News From Terre Haute, Indiana

Schools

November 18, 2009

Lessons with licorice?

ISU professor uses non-traditional teaching techniques

TERRE HAUTE — Indiana State University students huddled around classroom tables one fall morning carefully running their fingers over torn muscles.

The topic of the day in Lindsey Eberman’s orthopedic evaluation and diagnosis class was palpation. The patients were silent as Eberman’s aspiring health care professionals practiced their palpation techniques — pushing and pressing on the ailing parts of muscles in an attempt to assess injuries.

There were no groans of pain during this exercise, but at its conclusion the students had to be convinced to not taste their subjects.

“Don’t eat the Twizzlers,” Eberman told the students. “If you want some licorice when we’re done with this, there’s more in my office.”

Eberman’s decision to use cherry licorice twists to teach students the intricacies of feeling their way through a muscle tear is just one example of her non-traditional teaching techniques. During similar exercises on other days, students were blindfolded as they tried to feel what sort of coin Eberman had placed beneath a sheet of paper. As an assistant professor of athletic training who earned her doctorate in curriculum and instruction, Eberman likes to think outside the box — or even inside a licorice bag — for ways to help her students learn.

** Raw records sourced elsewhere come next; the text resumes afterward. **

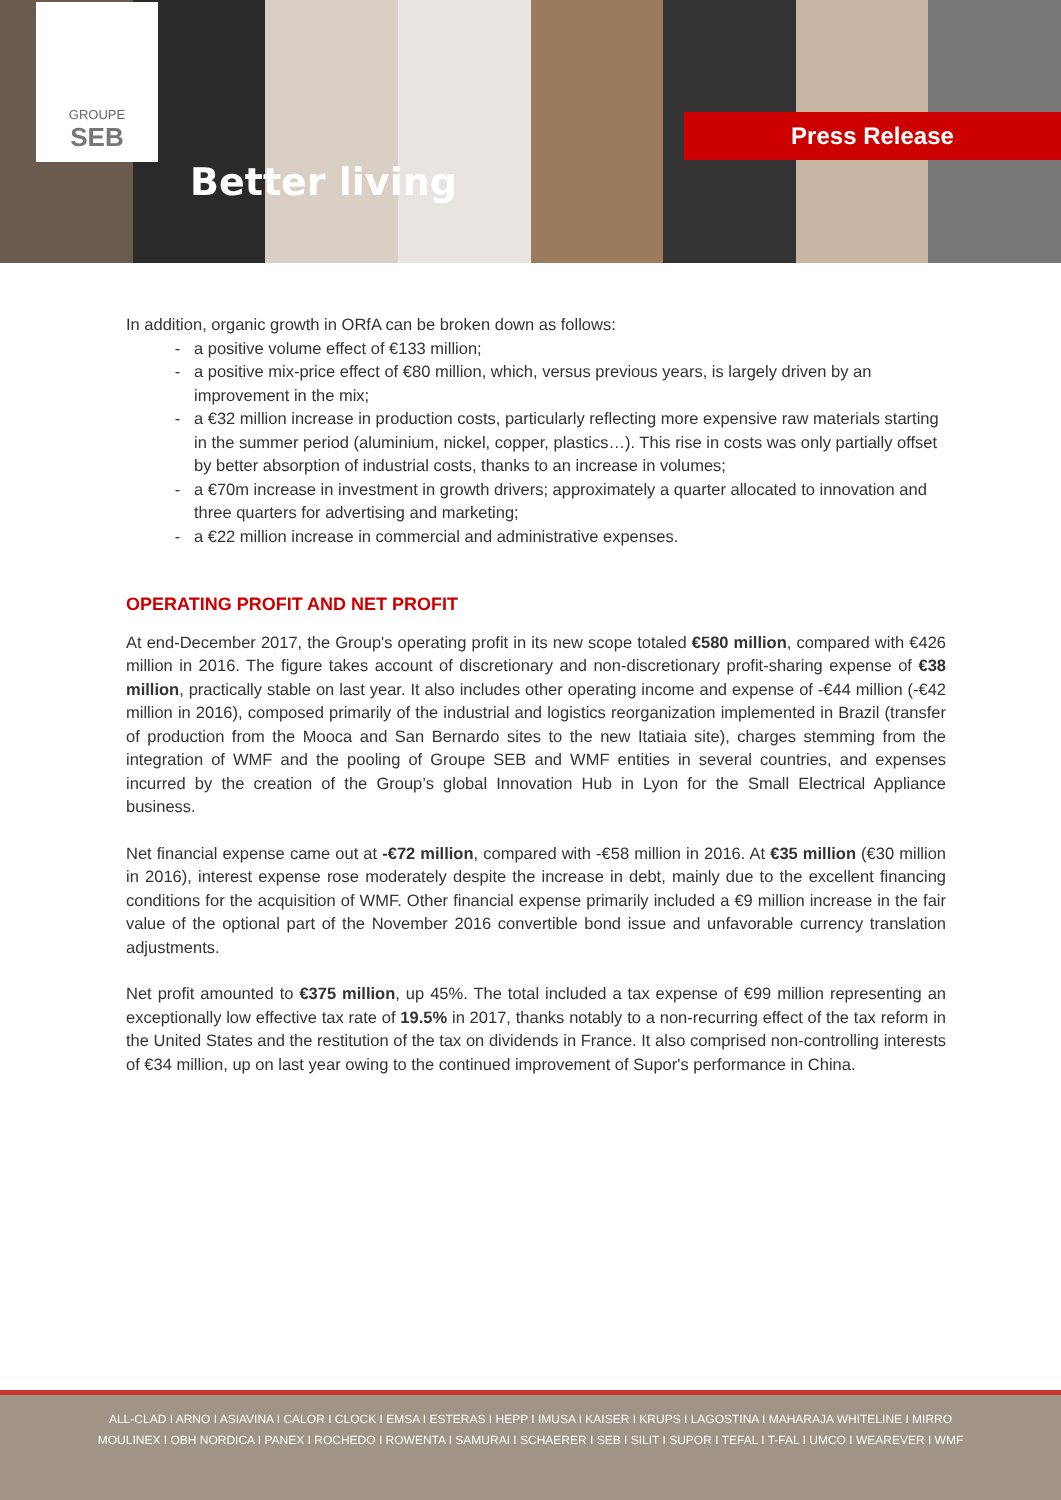GROUPE
SEB
Better living
Press Release
In addition, organic growth in ORfA can be broken down as follows:
a positive volume effect of €133 million;
a positive mix-price effect of €80 million, which, versus previous years, is largely driven by an improvement in the mix;
a €32 million increase in production costs, particularly reflecting more expensive raw materials starting in the summer period (aluminium, nickel, copper, plastics…). This rise in costs was only partially offset by better absorption of industrial costs, thanks to an increase in volumes;
a €70m increase in investment in growth drivers; approximately a quarter allocated to innovation and three quarters for advertising and marketing;
a €22 million increase in commercial and administrative expenses.
OPERATING PROFIT AND NET PROFIT
At end-December 2017, the Group's operating profit in its new scope totaled €580 million, compared with €426 million in 2016. The figure takes account of discretionary and non-discretionary profit-sharing expense of €38 million, practically stable on last year. It also includes other operating income and expense of -€44 million (-€42 million in 2016), composed primarily of the industrial and logistics reorganization implemented in Brazil (transfer of production from the Mooca and San Bernardo sites to the new Itatiaia site), charges stemming from the integration of WMF and the pooling of Groupe SEB and WMF entities in several countries, and expenses incurred by the creation of the Group’s global Innovation Hub in Lyon for the Small Electrical Appliance business.
Net financial expense came out at -€72 million, compared with -€58 million in 2016. At €35 million (€30 million in 2016), interest expense rose moderately despite the increase in debt, mainly due to the excellent financing conditions for the acquisition of WMF. Other financial expense primarily included a €9 million increase in the fair value of the optional part of the November 2016 convertible bond issue and unfavorable currency translation adjustments.
Net profit amounted to €375 million, up 45%. The total included a tax expense of €99 million representing an exceptionally low effective tax rate of 19.5% in 2017, thanks notably to a non-recurring effect of the tax reform in the United States and the restitution of the tax on dividends in France. It also comprised non-controlling interests of €34 million, up on last year owing to the continued improvement of Supor's performance in China.
ALL-CLAD I ARNO I ASIAVINA I CALOR I CLOCK I EMSA I ESTERAS I HEPP I IMUSA I KAISER I KRUPS I LAGOSTINA I MAHARAJA WHITELINE I MIRRO
MOULINEX I OBH NORDICA I PANEX I ROCHEDO I ROWENTA I SAMURAI I SCHAERER I SEB I SILIT I SUPOR I TEFAL I T-FAL I UMCO I WEAREVER I WMF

“This came after six years of watching students struggle to learn palpation methods,” Eberman said. “You begin to notice what their strengths and weaknesses are as a group … and you have to modify your teaching.”

While Eberman was the idea person behind the licorice exercise, Megan Finn was the one who spent the evening before class winding tape around candy strands and looking for ample padding to simulate skin and tissue. Even she was learning from the experience.

“Next time, I need to find the Twizzler twists,” Finn said. “They feel more fibrous.”

Finn, 23, and a first-year graduate student from Andover, Mass., is another key component in Eberman’s instruction plan. By using graduate students who are certified athletic trainers to teach undergraduates, Eberman believes everyone wins.

“Mentorship is essential,” Eberman said, “especially if the student has aspirations of getting a Ph.D.”

That’s why most evenings, Finn can be found on the athletic fields at Terre Haute South Vigo High School where she has the responsibility of working 20 to 30 hours a week with the school’s athletic teams while simultaneously mentoring ISU undergraduate Kiersten Young.

It’s that hands-on approach to learning that influenced Finn to attend ISU.

“I was looking for a graduate degree that would focus on athletic training, as well as gain more clinical experience,” she said. “ISU has a great history with athletic training, great alumni outreach, so it was a good fit.”

While she works to share her expertise and refine her athletic training skills, Finn is also developing as an academic. She and Eberman are exploring a variety of non-traditional palpation instruction methods and together they’re writing a paper about their findings.

Finn is debating about whether she’ll become a physician’s assistant or obtain a Ph.D. to teach athletic training after she graduates. But she’s confident that ISU is giving her the training she needs in order to be successful.

“The alumni that come out of ISU for athletic training, they’re all across the country,” she said. “Just having such a large alumni base is definitely an advantage.”

Eberman intends to expand that alumni base even further. With the ultimate goal of producing a greater number of graduates, Eberman is fostering relationships with Terre Haute-area organizations and businesses to create more opportunities for students to gain clinical experience.

“As much as we are doing hands-on work in the class, we are expanding that out into the community,” Eberman said. “In the last year we have doubled the number of clinical sites that we have.”

All of these efforts showcase Eberman’s commitment to help students learn in the most effective and creative ways possible. Whether she’s sharing leftover licorice with her students or placing them in learning situations outside the classroom, Eberman has students’ best interests in mind.

“There’s a whole variety of different ways to teach that don’t include … a lecture and a Powerpoint,” she said, and “if we don’t stress to teachers how important this is, our students will never benefit.”